As the sun started to dip into the west, we finally called it a day. I settled against the bumper and started to kick off my waders, reflecting on the fact that my yearlong odyssey was coming to an end. I was about to jump back down the “time tunnel” – back to London, back to put and take fishing, to stocked, pellet-fed rainbows with scruffy fins, and mobs of ugly cormorants forced inland by the lack of food out at sea. I thought about the majority of the salmon-fishing back home, where anglers lamely talk about a fish as a “bonus”. An approaching truck snapped me out of my melancholia: a local spin fisherman emerged and started unloading his kit out of the back of the station wagon. “Any good?” he asked. “Oh, we caught a ton of fish today!” beamed Carl. I laughed – I’ve heard that cliché so many times, but I almost started doing the maths.

Accommodation:

Moose Lake Lodge, built and run by John and Mary-Lou Blackwell, is a magical spot, far from the madding crowd. The absurdly prolific salmon and trout fishing is just part of the adventure of flying around the magnificent, untouched wilderness on British Columbia’s central west coast. John’s Lower Dean River Fishery is feted as one of the great steelhead waters in the world, and these fish, fresh from the sea, are notoriously hard fighting.

Moose Lake Lodge
Box 3310 Anahim Lake, BC
Phone: 001.250 742-3535
Fax: 001.250 742-3749
Email: mooslk@telus.net
Website: http://www.mooselakelodge.bc.ca

Minette Bay is a fantastic place, tucked away on a secluded stretch of shoreline on the Douglas channel, near Kitimat – Howard and Ruth are great company and I found myself spending most of my time in the kitchen, chatting away to Howard over a glass of excellent red wine and generally getting under Ruth’s feet while she prepared some of the most delicious food I’ve ever had. The photograph of a chrome-bright, forty-eight pound Chinook, taken on the fly, hanging in the hall will have you champing at the bit every morning, as you wait to be transported to the fishing by boat or helicopter. There is also a lot for the non fly-fisher: the scenery and wildlife are astonishing – whales, bears, moose, elk and sea eagles top the bill.

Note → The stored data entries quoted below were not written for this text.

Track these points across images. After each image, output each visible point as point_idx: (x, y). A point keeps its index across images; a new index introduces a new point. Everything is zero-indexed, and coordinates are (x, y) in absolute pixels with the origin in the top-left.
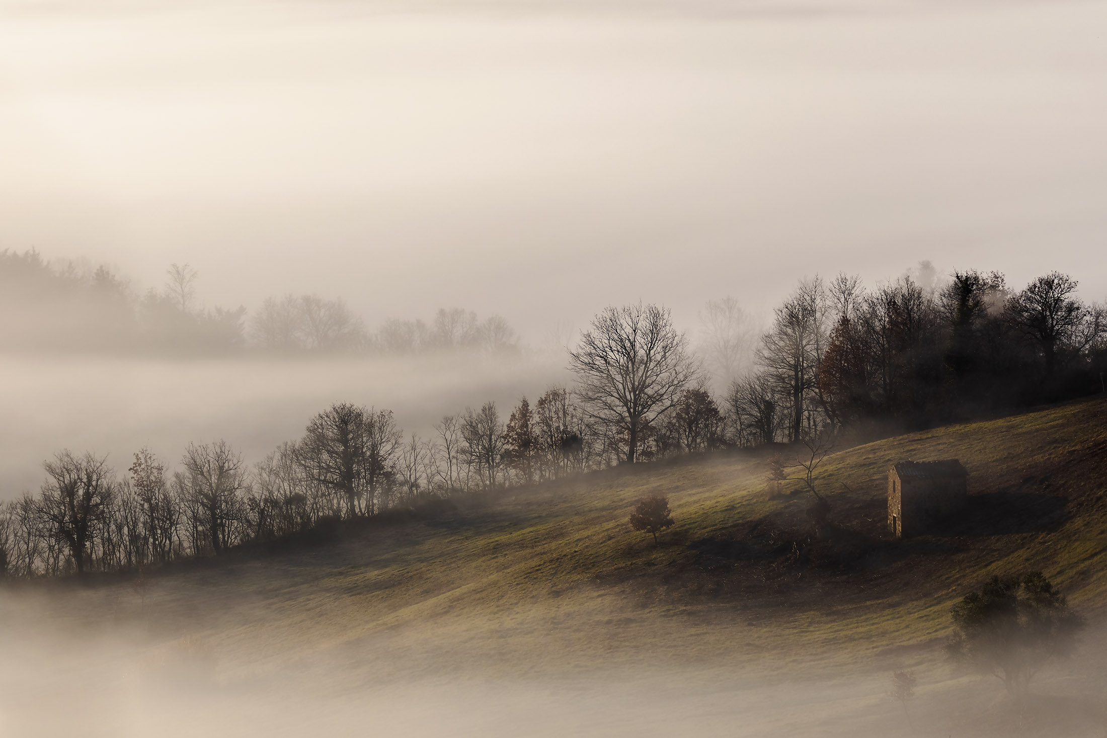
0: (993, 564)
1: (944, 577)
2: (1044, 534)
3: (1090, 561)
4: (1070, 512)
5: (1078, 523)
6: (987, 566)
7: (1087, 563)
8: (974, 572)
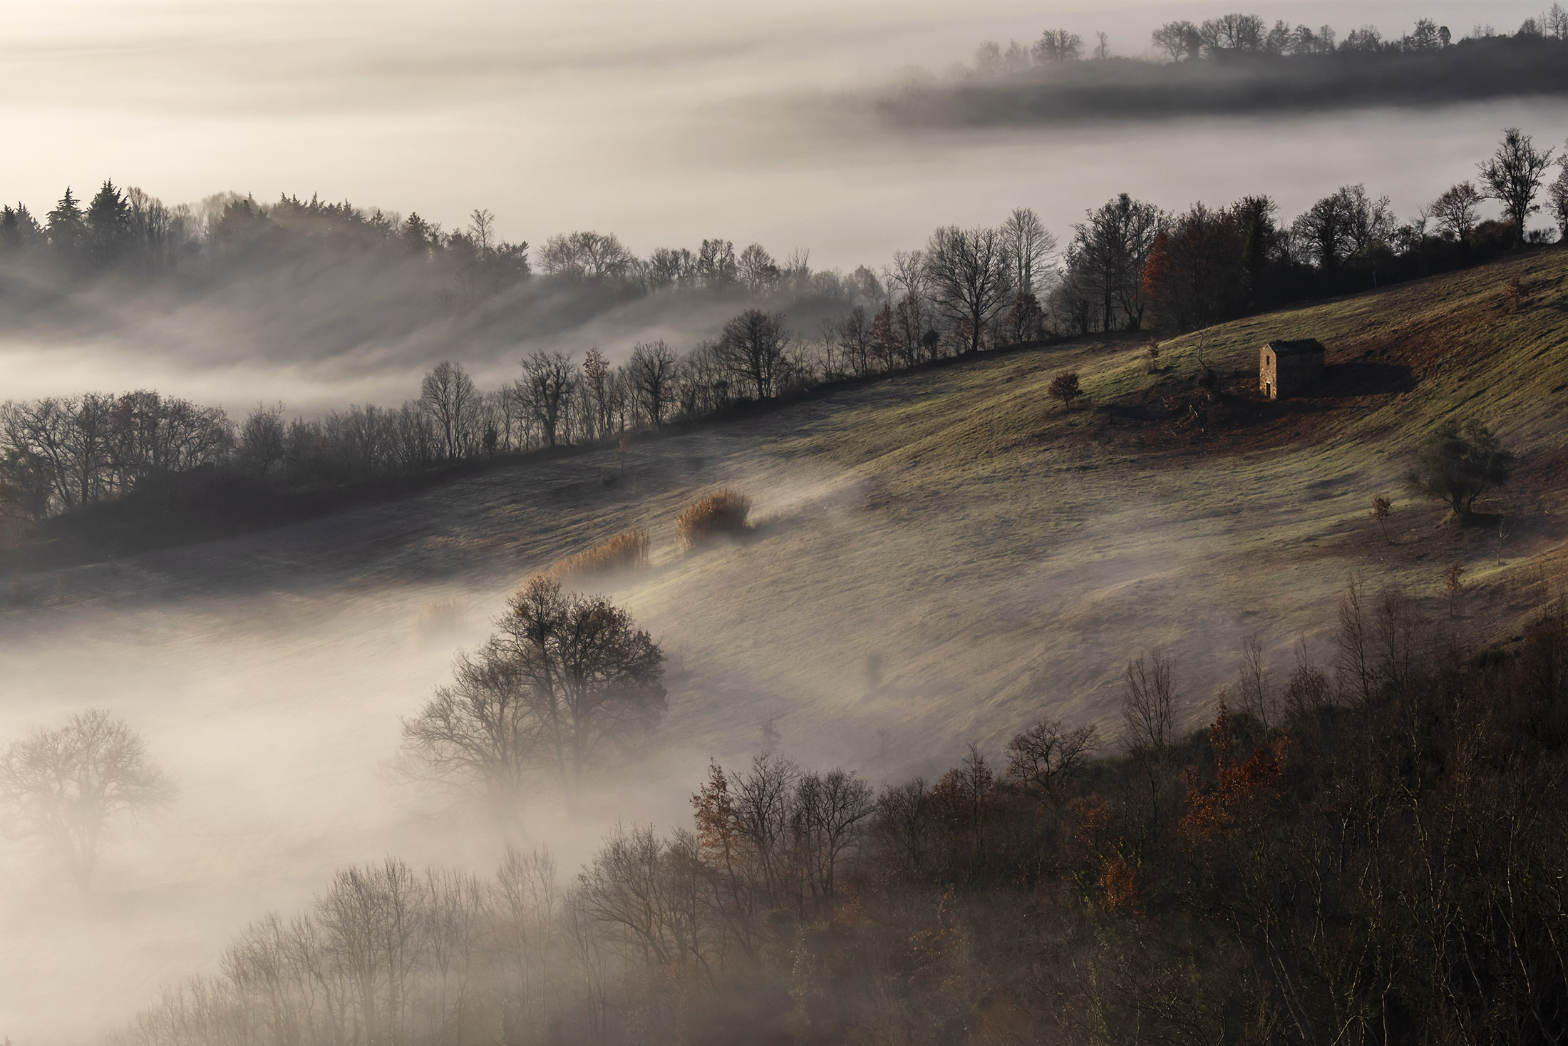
0: (1367, 417)
1: (1327, 429)
2: (1402, 394)
3: (1453, 413)
4: (1418, 377)
5: (1428, 385)
6: (1361, 419)
7: (1451, 414)
8: (1353, 423)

Dr. Howard & Mrs. Ruth Mills
Minette Bay Lodge
2255 Kitimat Village Road
Kitimat, British Columbia
V8C 2P4 Canada

Phone: 001.250.632.2907
Fax: 001.250.632.2903
E-mail: info@minettebaylodge.com
Website: http://www.minettebaylodge.com

Tackle:

For the salmon: a stout double-hander is best for the larger rivers and for the Chinook, chum and steelhead. The smaller rivers and the Coho fishing can easily be tackled with a single-handed 8-9wt. Bear in mind that Pacific salmon tend to want the fly fished deeper than their Atlantic cousins, so take along a selection of sinking lines – I rate the Guide shooting head system as by far the most versatile.
‘Popsicles’ in orange and fuscia pink, and large, egg-sucking leeches for the Coho, pinks and sockeye. The Chum seem particularly fond of Christmas decorations (see photo)!

For the trout: Take a 5 or 6 weight and lots of big, bushy attractor dries – humpies, Royal Wulffs and, in particular, the infamous Chernobyl ant. The cutthroats are suckers for big streamers – and almost anything else.